Thr-13 turned out to be the best site on the hCT peptide chain to phosphorylate and stop the fibrillation process, Topp said. The phosphorylation allows hCT to act just like natural hCT in the body. 

"We've stabilized the drug in the vial and we've kept it from sticking together by this charge repulsion from the phosphate group," the Purdue scientist said. "Once phosphorylated hCT is given to a patient , enzymes called phosphatases clip off the phosphate group. You're left with the hormone in in its native state."

The result is that "the patient will effectively be receiving the native hormone that is present in the body," Topp said.

Improving osteoporosis treatment

What will this mean for the treatment of osteoporosis? 

"We hope that this new modified form of human calcitonin will give the drug another shot, and give patients another treatment option," Topp said. "Right now, we don’t know whether the side effect profile for hCT will be better than salmon calcitonin. With the new phosphorylated hCT, we should be better able to check the side effect profile and get enough experience to offer it to patients. As our population ages, we need more and better treatments for osteoporosis. We hope this will breathe new life into a drug that's been around for a while and help it find its treatment niche."

As for other treatments, Topp noted, "There are lots of choices for treating osteoporosis. There's a class of compounds called bisphosphonates. They can be really good and they've prevented a lot of fractures."

Fractures are devastating, she emphasized. 

"For people over 60, men and women who have a hip fracture, about 20% of them will die within six to 12 months after the fracture, and 50% will lose their independence. This is a devastating mortality and morbidity issue for older adults, and so if we can start to prevent that, it will be important."

But the bisphosphonates are limited because they are not for everyone, Topp said, adding, "They can be bad for your GI tract, particularly [with the esophagus] and some people can't tolerate them."

The salmon calcitonin that is prescribed is also limited because of its side effects. 

"One of side effects of salmon calcitonin is that there has been a higher incidence of some kinds of cancer in patients who have received it," Topp said. "It's not so high that you'd say that nobody should ever take this stuff, it's carcinogenic, but it's enough to make you use something else if you have another choice."

The glucagon case

Topp's group already has enjoyed success using the phosphorylation approach with another peptide hormone that fibrillates: glucagon, which is used for the treatment of hypoglycemia in diabetic patients. The phosphorylated form of glucagon that the group developed is now in pre-investigational new drug review (PIND) with the U.S. Food and Drug Administration.

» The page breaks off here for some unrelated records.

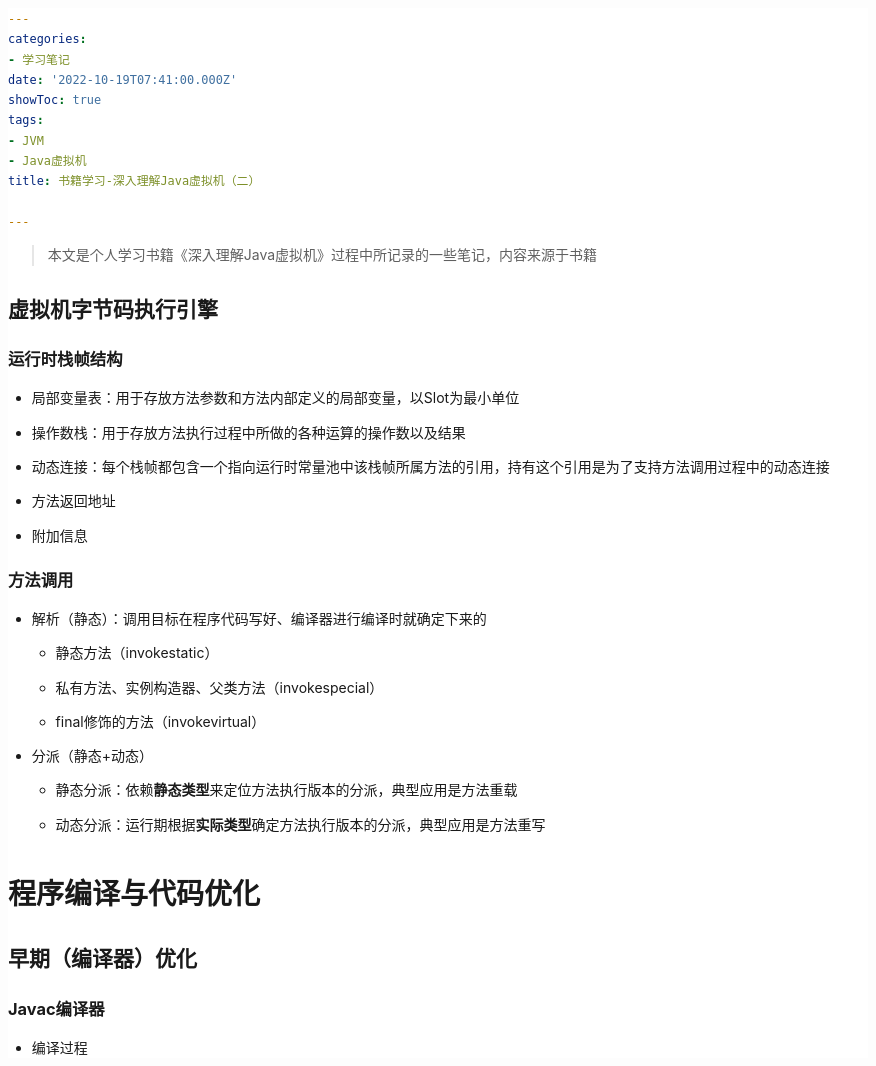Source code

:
 ```yaml
---
categories:
- 学习笔记
date: '2022-10-19T07:41:00.000Z'
showToc: true
tags:
- JVM
- Java虚拟机
title: 书籍学习-深入理解Java虚拟机（二）

---
```




> 本文是个人学习书籍《深入理解Java虚拟机》过程中所记录的一些笔记，内容来源于书籍

## 虚拟机字节码执行引擎

### 运行时栈帧结构

- 局部变量表：用于存放方法参数和方法内部定义的局部变量，以Slot为最小单位

- 操作数栈：用于存放方法执行过程中所做的各种运算的操作数以及结果

- 动态连接：每个栈帧都包含一个指向运行时常量池中该栈帧所属方法的引用，持有这个引用是为了支持方法调用过程中的动态连接

- 方法返回地址

- 附加信息

### 方法调用

- 解析（静态）：调用目标在程序代码写好、编译器进行编译时就确定下来的

	- 静态方法（invokestatic）

	- 私有方法、实例构造器、父类方法（invokespecial）

	- final修饰的方法（invokevirtual）

- 分派（静态+动态）

	- 静态分派：依赖**静态类型**来定位方法执行版本的分派，典型应用是方法重载

	- 动态分派：运行期根据**实际类型**确定方法执行版本的分派，典型应用是方法重写

# 程序编译与代码优化

## 早期（编译器）优化

### Javac编译器

- 编译过程
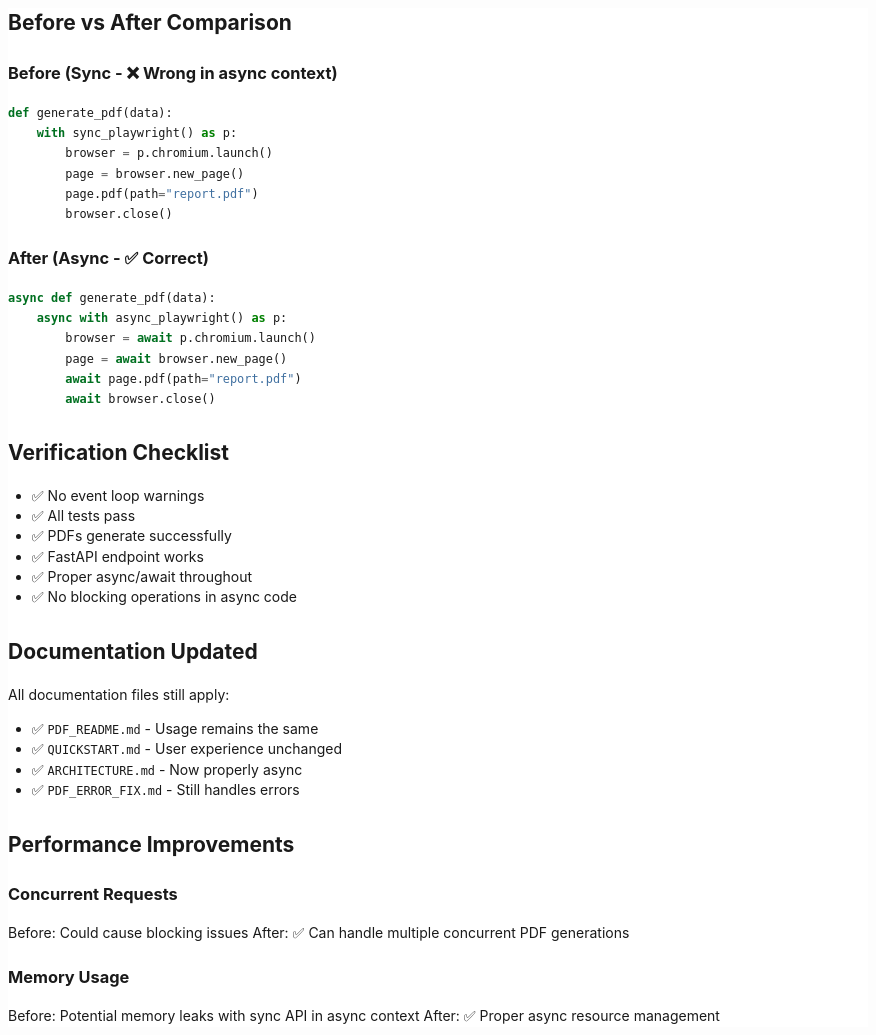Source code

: ## Before vs After Comparison

### Before (Sync - ❌ Wrong in async context)
```python
def generate_pdf(data):
    with sync_playwright() as p:
        browser = p.chromium.launch()
        page = browser.new_page()
        page.pdf(path="report.pdf")
        browser.close()
```

### After (Async - ✅ Correct)
```python
async def generate_pdf(data):
    async with async_playwright() as p:
        browser = await p.chromium.launch()
        page = await browser.new_page()
        await page.pdf(path="report.pdf")
        await browser.close()
```

## Verification Checklist

- ✅ No event loop warnings
- ✅ All tests pass
- ✅ PDFs generate successfully
- ✅ FastAPI endpoint works
- ✅ Proper async/await throughout
- ✅ No blocking operations in async code

## Documentation Updated

All documentation files still apply:
- ✅ `PDF_README.md` - Usage remains the same
- ✅ `QUICKSTART.md` - User experience unchanged
- ✅ `ARCHITECTURE.md` - Now properly async
- ✅ `PDF_ERROR_FIX.md` - Still handles errors

## Performance Improvements

### Concurrent Requests
Before: Could cause blocking issues
After: ✅ Can handle multiple concurrent PDF generations

### Memory Usage
Before: Potential memory leaks with sync API in async context
After: ✅ Proper async resource management
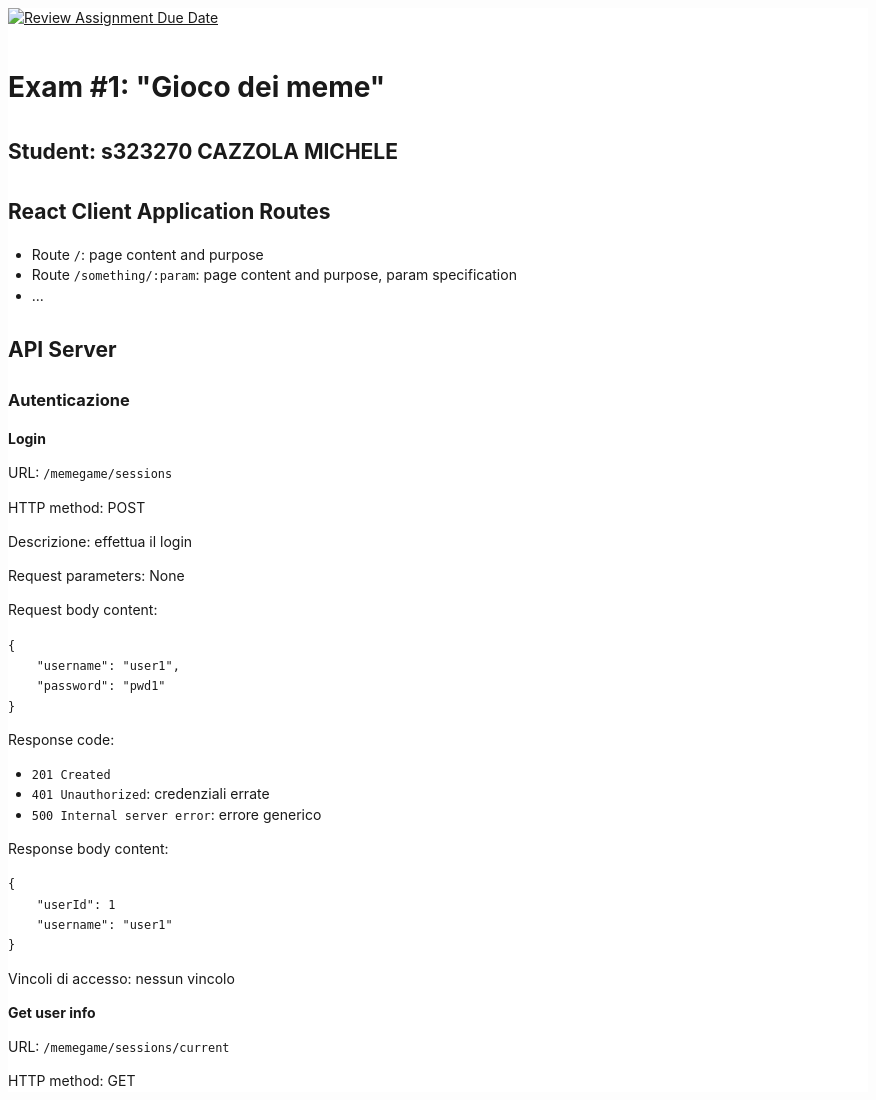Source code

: [![Review Assignment Due Date](https://classroom.github.com/assets/deadline-readme-button-22041afd0340ce965d47ae6ef1cefeee28c7c493a6346c4f15d667ab976d596c.svg)](https://classroom.github.com/a/J0Dv0VMM)
# Exam #1: "Gioco dei meme"
## Student: s323270 CAZZOLA MICHELE

## React Client Application Routes

- Route `/`: page content and purpose
- Route `/something/:param`: page content and purpose, param specification
- ...

## API Server
### Autenticazione

__Login__

URL: `/memegame/sessions`

HTTP method: POST

Descrizione: effettua il login

Request parameters: None

Request body content:
```
{
	"username": "user1",
	"password": "pwd1" 
}
```

Response code:
- `201 Created`
- `401 Unauthorized`: credenziali errate
- `500 Internal server error`: errore generico

Response body content:
```
{	
	"userId": 1
	"username": "user1"
}
```

Vincoli di accesso: nessun vincolo

__Get user info__

URL: `/memegame/sessions/current`

HTTP method: GET
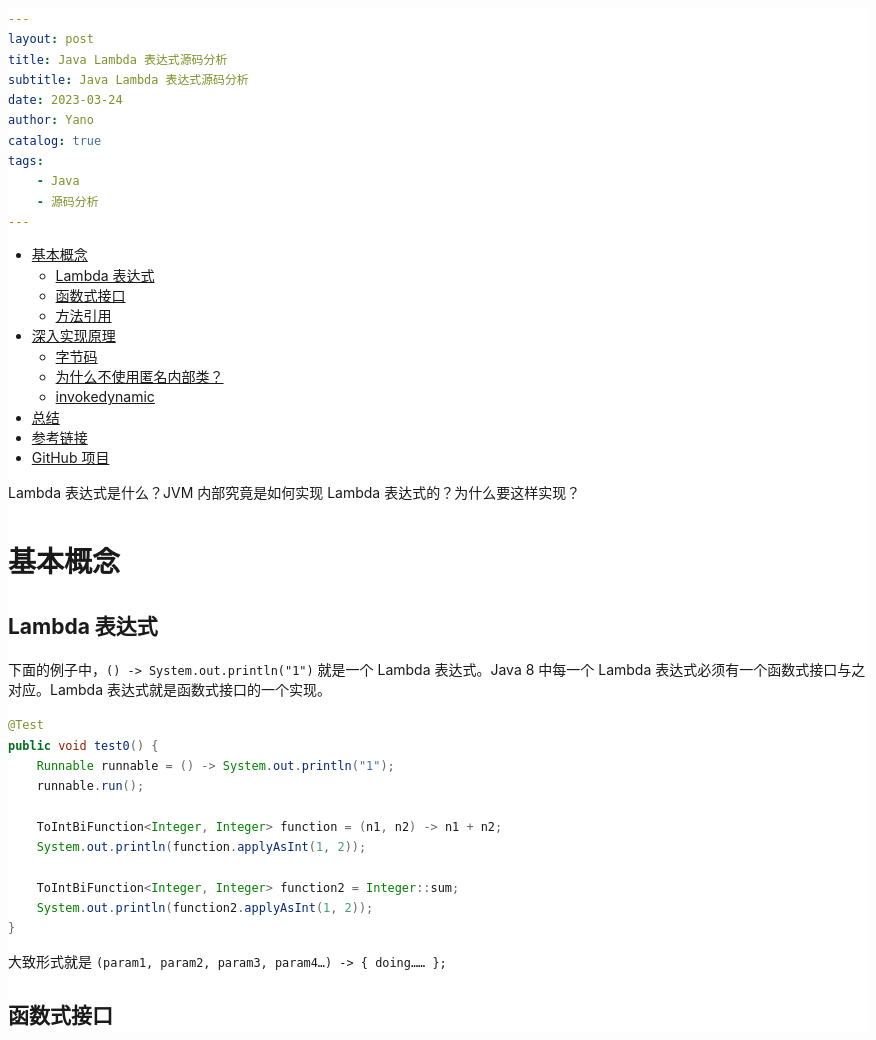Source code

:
 ```yaml
---
layout: post
title: Java Lambda 表达式源码分析
subtitle: Java Lambda 表达式源码分析
date: 2023-03-24
author: Yano
catalog: true
tags:
    - Java
    - 源码分析
---
```



- [基本概念](#基本概念)
  - [Lambda 表达式](#lambda-表达式)
  - [函数式接口](#函数式接口)
  - [方法引用](#方法引用)
- [深入实现原理](#深入实现原理)
  - [字节码](#字节码)
  - [为什么不使用匿名内部类？](#为什么不使用匿名内部类)
  - [invokedynamic](#invokedynamic)
- [总结](#总结)
- [参考链接](#参考链接)
- [GitHub 项目](#github-项目)

Lambda 表达式是什么？JVM 内部究竟是如何实现 Lambda 表达式的？为什么要这样实现？

# 基本概念

## Lambda 表达式

下面的例子中，`() -> System.out.println("1")` 就是一个 Lambda 表达式。Java 8 中每一个 Lambda 表达式必须有一个函数式接口与之对应。Lambda 表达式就是函数式接口的一个实现。

```java
@Test
public void test0() {
    Runnable runnable = () -> System.out.println("1");
    runnable.run();

    ToIntBiFunction<Integer, Integer> function = (n1, n2) -> n1 + n2;
    System.out.println(function.applyAsInt(1, 2));

    ToIntBiFunction<Integer, Integer> function2 = Integer::sum;
    System.out.println(function2.applyAsInt(1, 2));
}
```

大致形式就是 `(param1, param2, param3, param4…) -> { doing…… };`

## 函数式接口
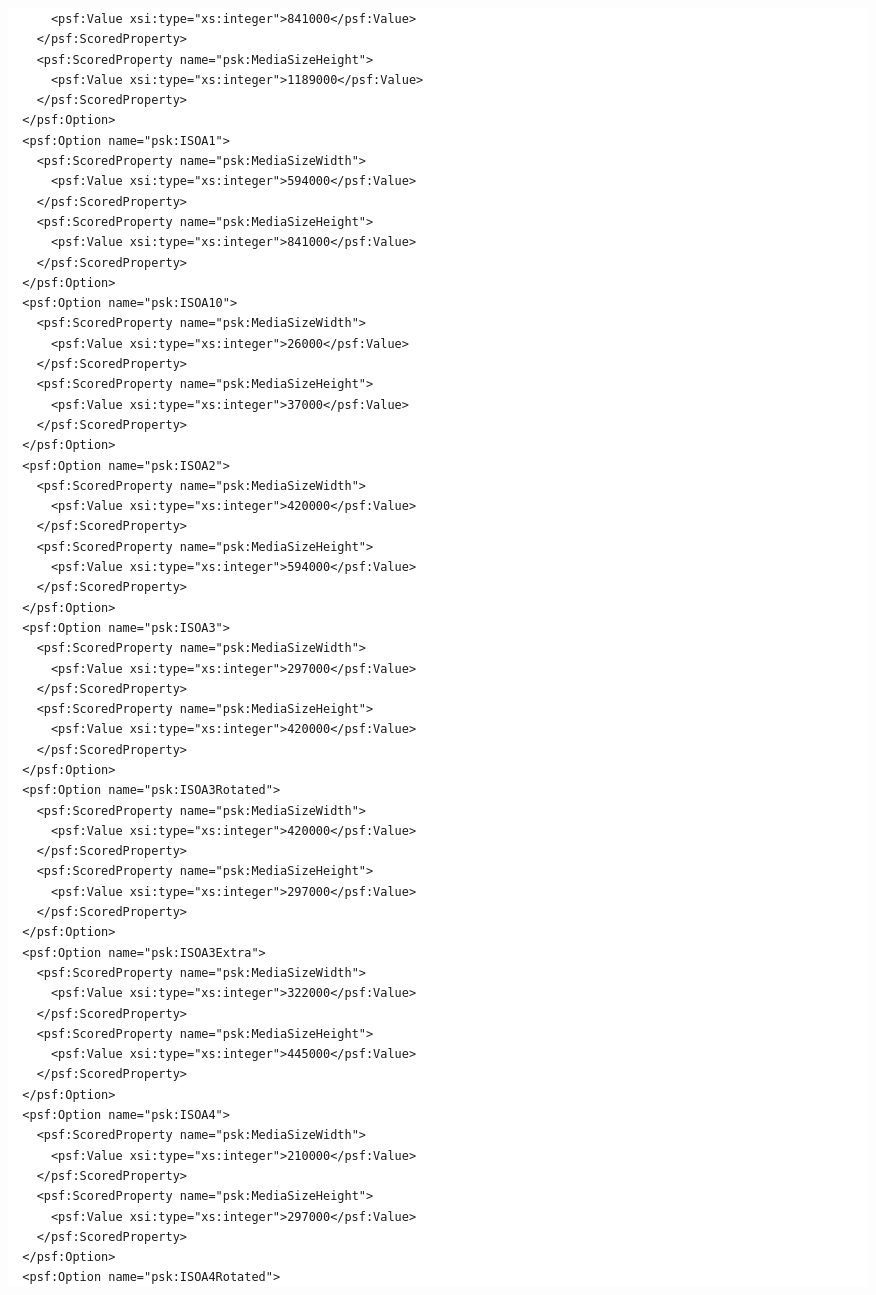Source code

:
 ``` syntax
      <psf:Value xsi:type="xs:integer">841000</psf:Value>
    </psf:ScoredProperty>
    <psf:ScoredProperty name="psk:MediaSizeHeight">
      <psf:Value xsi:type="xs:integer">1189000</psf:Value>
    </psf:ScoredProperty>
  </psf:Option>
  <psf:Option name="psk:ISOA1">
    <psf:ScoredProperty name="psk:MediaSizeWidth">
      <psf:Value xsi:type="xs:integer">594000</psf:Value>
    </psf:ScoredProperty>
    <psf:ScoredProperty name="psk:MediaSizeHeight">
      <psf:Value xsi:type="xs:integer">841000</psf:Value>
    </psf:ScoredProperty>
  </psf:Option>
  <psf:Option name="psk:ISOA10">
    <psf:ScoredProperty name="psk:MediaSizeWidth">
      <psf:Value xsi:type="xs:integer">26000</psf:Value>
    </psf:ScoredProperty>
    <psf:ScoredProperty name="psk:MediaSizeHeight">
      <psf:Value xsi:type="xs:integer">37000</psf:Value>
    </psf:ScoredProperty>
  </psf:Option>
  <psf:Option name="psk:ISOA2">
    <psf:ScoredProperty name="psk:MediaSizeWidth">
      <psf:Value xsi:type="xs:integer">420000</psf:Value>
    </psf:ScoredProperty>
    <psf:ScoredProperty name="psk:MediaSizeHeight">
      <psf:Value xsi:type="xs:integer">594000</psf:Value>
    </psf:ScoredProperty>
  </psf:Option>
  <psf:Option name="psk:ISOA3">
    <psf:ScoredProperty name="psk:MediaSizeWidth">
      <psf:Value xsi:type="xs:integer">297000</psf:Value>
    </psf:ScoredProperty>
    <psf:ScoredProperty name="psk:MediaSizeHeight">
      <psf:Value xsi:type="xs:integer">420000</psf:Value>
    </psf:ScoredProperty>
  </psf:Option>
  <psf:Option name="psk:ISOA3Rotated">
    <psf:ScoredProperty name="psk:MediaSizeWidth">
      <psf:Value xsi:type="xs:integer">420000</psf:Value>
    </psf:ScoredProperty>
    <psf:ScoredProperty name="psk:MediaSizeHeight">
      <psf:Value xsi:type="xs:integer">297000</psf:Value>
    </psf:ScoredProperty>
  </psf:Option>
  <psf:Option name="psk:ISOA3Extra">
    <psf:ScoredProperty name="psk:MediaSizeWidth">
      <psf:Value xsi:type="xs:integer">322000</psf:Value>
    </psf:ScoredProperty>
    <psf:ScoredProperty name="psk:MediaSizeHeight">
      <psf:Value xsi:type="xs:integer">445000</psf:Value>
    </psf:ScoredProperty>
  </psf:Option>
  <psf:Option name="psk:ISOA4">
    <psf:ScoredProperty name="psk:MediaSizeWidth">
      <psf:Value xsi:type="xs:integer">210000</psf:Value>
    </psf:ScoredProperty>
    <psf:ScoredProperty name="psk:MediaSizeHeight">
      <psf:Value xsi:type="xs:integer">297000</psf:Value>
    </psf:ScoredProperty>
  </psf:Option>
  <psf:Option name="psk:ISOA4Rotated">
```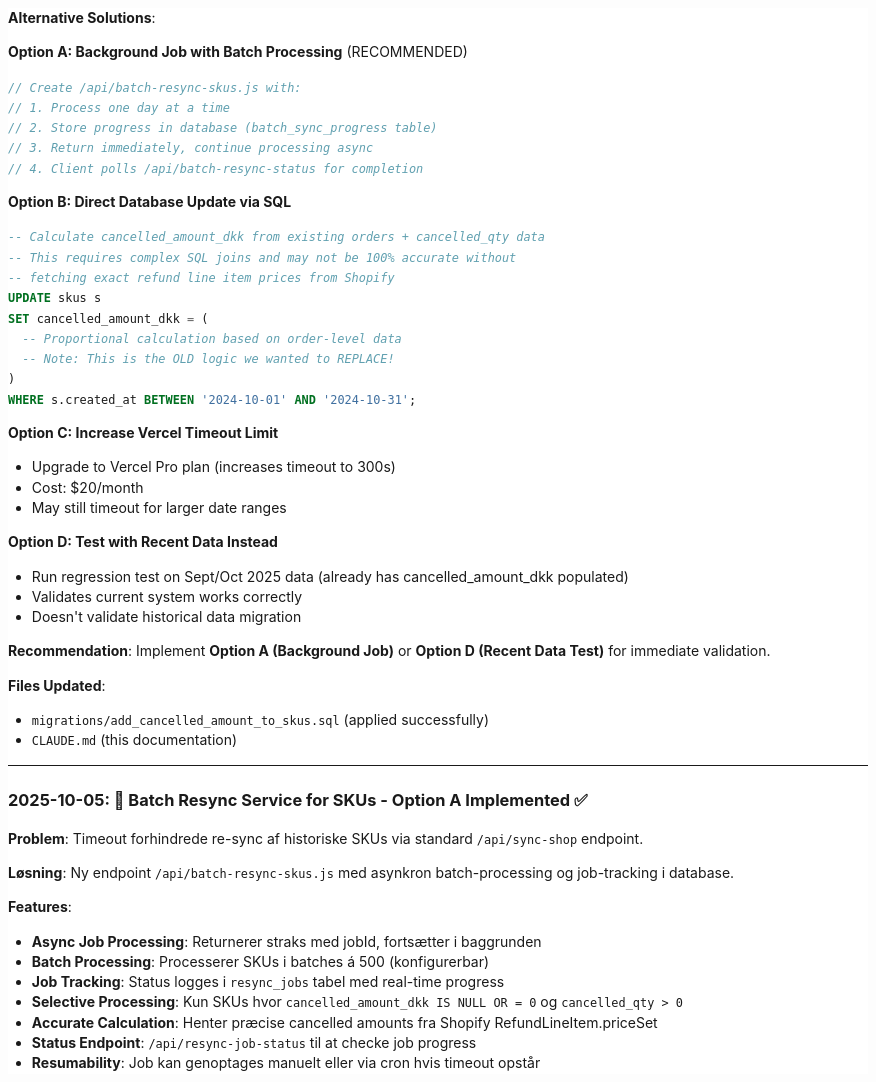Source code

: **Alternative Solutions**:

**Option A: Background Job with Batch Processing** (RECOMMENDED)
```javascript
// Create /api/batch-resync-skus.js with:
// 1. Process one day at a time
// 2. Store progress in database (batch_sync_progress table)
// 3. Return immediately, continue processing async
// 4. Client polls /api/batch-resync-status for completion
```

**Option B: Direct Database Update via SQL**
```sql
-- Calculate cancelled_amount_dkk from existing orders + cancelled_qty data
-- This requires complex SQL joins and may not be 100% accurate without
-- fetching exact refund line item prices from Shopify
UPDATE skus s
SET cancelled_amount_dkk = (
  -- Proportional calculation based on order-level data
  -- Note: This is the OLD logic we wanted to REPLACE!
)
WHERE s.created_at BETWEEN '2024-10-01' AND '2024-10-31';
```

**Option C: Increase Vercel Timeout Limit**
- Upgrade to Vercel Pro plan (increases timeout to 300s)
- Cost: $20/month
- May still timeout for larger date ranges

**Option D: Test with Recent Data Instead**
- Run regression test on Sept/Oct 2025 data (already has cancelled_amount_dkk populated)
- Validates current system works correctly
- Doesn't validate historical data migration

**Recommendation**:
Implement **Option A (Background Job)** or **Option D (Recent Data Test)** for immediate validation.

**Files Updated**:
- `migrations/add_cancelled_amount_to_skus.sql` (applied successfully)
- `CLAUDE.md` (this documentation)

---

### 2025-10-05: 🧰 Batch Resync Service for SKUs - Option A Implemented ✅

**Problem**: Timeout forhindrede re-sync af historiske SKUs via standard `/api/sync-shop` endpoint.

**Løsning**: Ny endpoint `/api/batch-resync-skus.js` med asynkron batch-processing og job-tracking i database.

**Features**:
- **Async Job Processing**: Returnerer straks med jobId, fortsætter i baggrunden
- **Batch Processing**: Processerer SKUs i batches á 500 (konfigurerbar)
- **Job Tracking**: Status logges i `resync_jobs` tabel med real-time progress
- **Selective Processing**: Kun SKUs hvor `cancelled_amount_dkk IS NULL OR = 0` og `cancelled_qty > 0`
- **Accurate Calculation**: Henter præcise cancelled amounts fra Shopify RefundLineItem.priceSet
- **Status Endpoint**: `/api/resync-job-status` til at checke job progress
- **Resumability**: Job kan genoptages manuelt eller via cron hvis timeout opstår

"In the past a diabetic patient would have carry a pencil-case sized kit with a powder of glucagon and a syringe filled with an acidic solution," Topp said. "If the patient had severe hypoglycemia and was at risk of going into a diabetic coma, another person would have to reconstitute the powder, swirl it around carefully with solution and draw it back up into the syringe and inject it.

"The reason that people have had to do it this way, is that glucagon does the same thing that human calcitonin does. It fibrillates rapidly, even more quickly than human calcitonin does under some conditions." 

She added, "We think the phosphorylated form of glucagon that we’ve developed may be good for two things down the road. It may enable us to have an Epipen-type device for treating patients with hypoglycemia, and it may also help us develop an artificial pancreas that can deliver both insulin and glucagon. Insulin and glucagon are both peptide hormones, and they change blood glucose levels in opposite directions. With a stable phosphorylated form of glucagon, we could have a device that would be able to both raise and lower blood glucose as needed. It's really exciting stuff"

Topp, in addition to her work at Purdue, is the chief scientific officer at NIBIRT, the National Institute for Bioprocessing Research and Training, in Dublin, Ireland. Phosphorylated glucagon is being developed together with Monon Bioventures, a private company.